Passage to read:
Directive-based models

Questions

  • What is OpenACC and OpenMP offloading

  • How to write GPU code using directives

Objectives

  • Understand the process of offloading

  • Understand the differences between OpenACC and OpenMP offloading

  • Understand the various levels of parallelism on a GPU

  • Understand what is data movement

Instructor note

  • 40 min teaching

  • 40 min exercises

The most common directive-based models for GPU parallel programming are OpenMP offloading and OpenACC. The parallelization is done by introducing directives in places which are targeted for parallelization.

  • OpenACC is known to be more descriptive, which means the programmer uses directives to tell the compiler how/where to parallelize the code and to move the data.

  • OpenMP offloading approach, on the other hand, is known to be more prescriptive, where the programmer uses directives to tell the compiler more explicitly how/where to parallelize the code, instead of letting the compiler decides.

In OpenMP/OpenACC the compiler directives are specified by using #pragma in C/C++ or as special comments identified by unique sentinels in Fortran. Compilers can ignore the directives if the support for OpenMP/OpenACC is not enabled.

Work instructions:
[1] In the directive-based models text, what is used to specify compiler directives in C/C++?
[2] Rewrite the directive-based models text starting with "Instructor note" and going on through "is not enabled.", putting "markers" in place of "sentinels".

Records from a dataset:

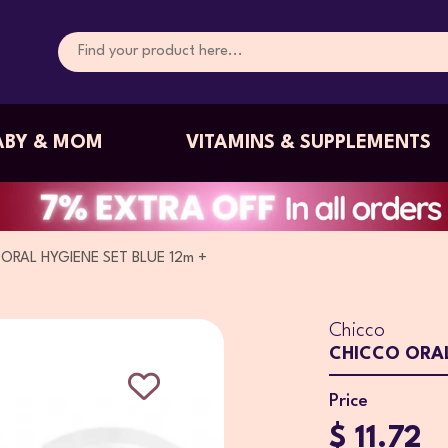
ABY & MOM
VITAMINS & SUPPLEMENTS
ORAL HYGIENE SET BLUE 12m +
Chicco
CHICCO ORAL
Price
$ 11.72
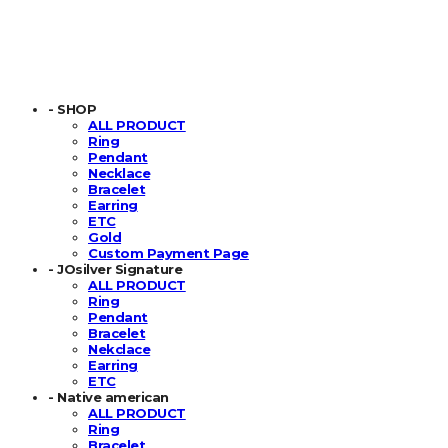
- SHOP
ALL PRODUCT
Ring
Pendant
Necklace
Bracelet
Earring
ETC
Gold
Custom Payment Page
- JOsilver Signature
ALL PRODUCT
Ring
Pendant
Bracelet
Nekclace
Earring
ETC
- Native american
ALL PRODUCT
Ring
Bracelet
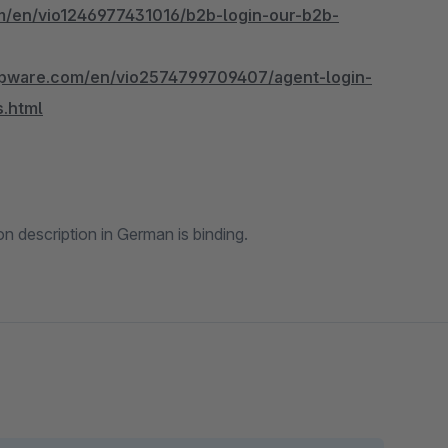
m/en/vio1246977431016/b2b-login-our-b2b-
hopware.com/en/vio2574799709407/agent-login-
s.html
 description in German is binding.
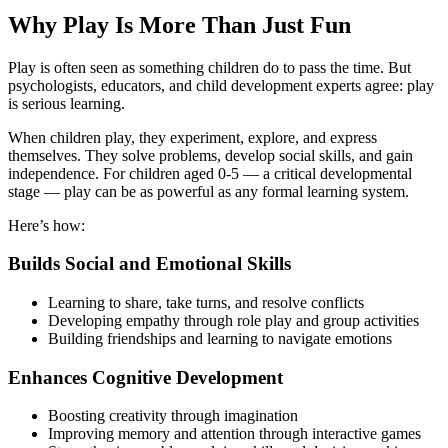
Why Play Is More Than Just Fun
Play is often seen as something children do to pass the time. But
psychologists, educators, and child development experts agree: play
is serious learning.
When children play, they experiment, explore, and express
themselves. They solve problems, develop social skills, and gain
independence. For children aged 0-5 — a critical developmental
stage — play can be as powerful as any formal learning system.
Here’s how:
Builds Social and Emotional Skills
Learning to share, take turns, and resolve conflicts
Developing empathy through role play and group activities
Building friendships and learning to navigate emotions
Enhances Cognitive Development
Boosting creativity through imagination
Improving memory and attention through interactive games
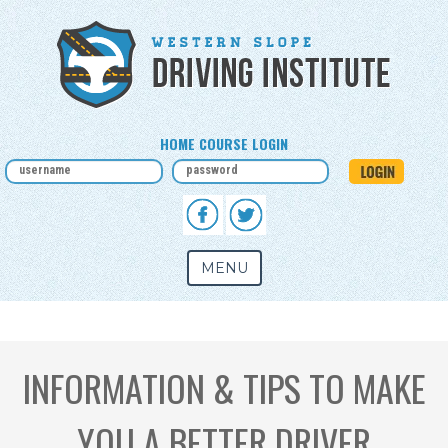
HOME COURSE LOGIN
MENU
INFORMATION & TIPS TO MAKE
YOU A BETTER DRIVER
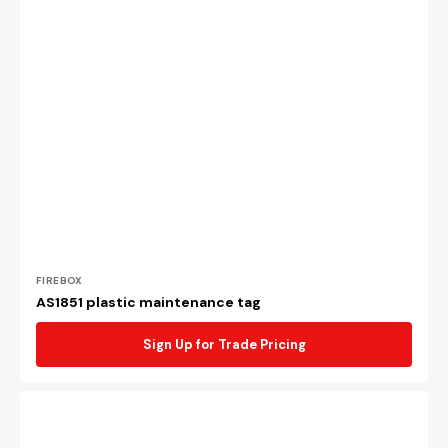
Vendor:
FIREBOX
AS1851 plastic maintenance tag
Sign Up for Trade Pricing
AS1851
adhesive
maintenance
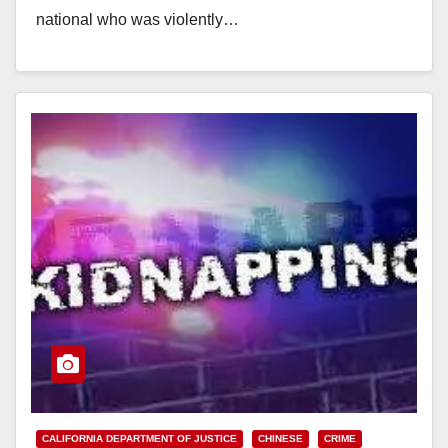
national who was violently…
Read More
CALIFORNIA DEPARTMENT OF JUSTICE
CHINESE
CRIME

Responses:
[1] They are specified by using #pragma.

[2]
Instructor note

  • 40 min teaching

  • 40 min exercises

The most common directive-based models for GPU parallel programming are OpenMP offloading and OpenACC. The parallelization is done by introducing directives in places which are targeted for parallelization.

  • OpenACC is known to be more descriptive, which means the programmer uses directives to tell the compiler how/where to parallelize the code and to move the data.

  • OpenMP offloading approach, on the other hand, is known to be more prescriptive, where the programmer uses directives to tell the compiler more explicitly how/where to parallelize the code, instead of letting the compiler decides.

In OpenMP/OpenACC the compiler directives are specified by using #pragma in C/C++ or as special comments identified by unique markers in Fortran. Compilers can ignore the directives if the support for OpenMP/OpenACC is not enabled.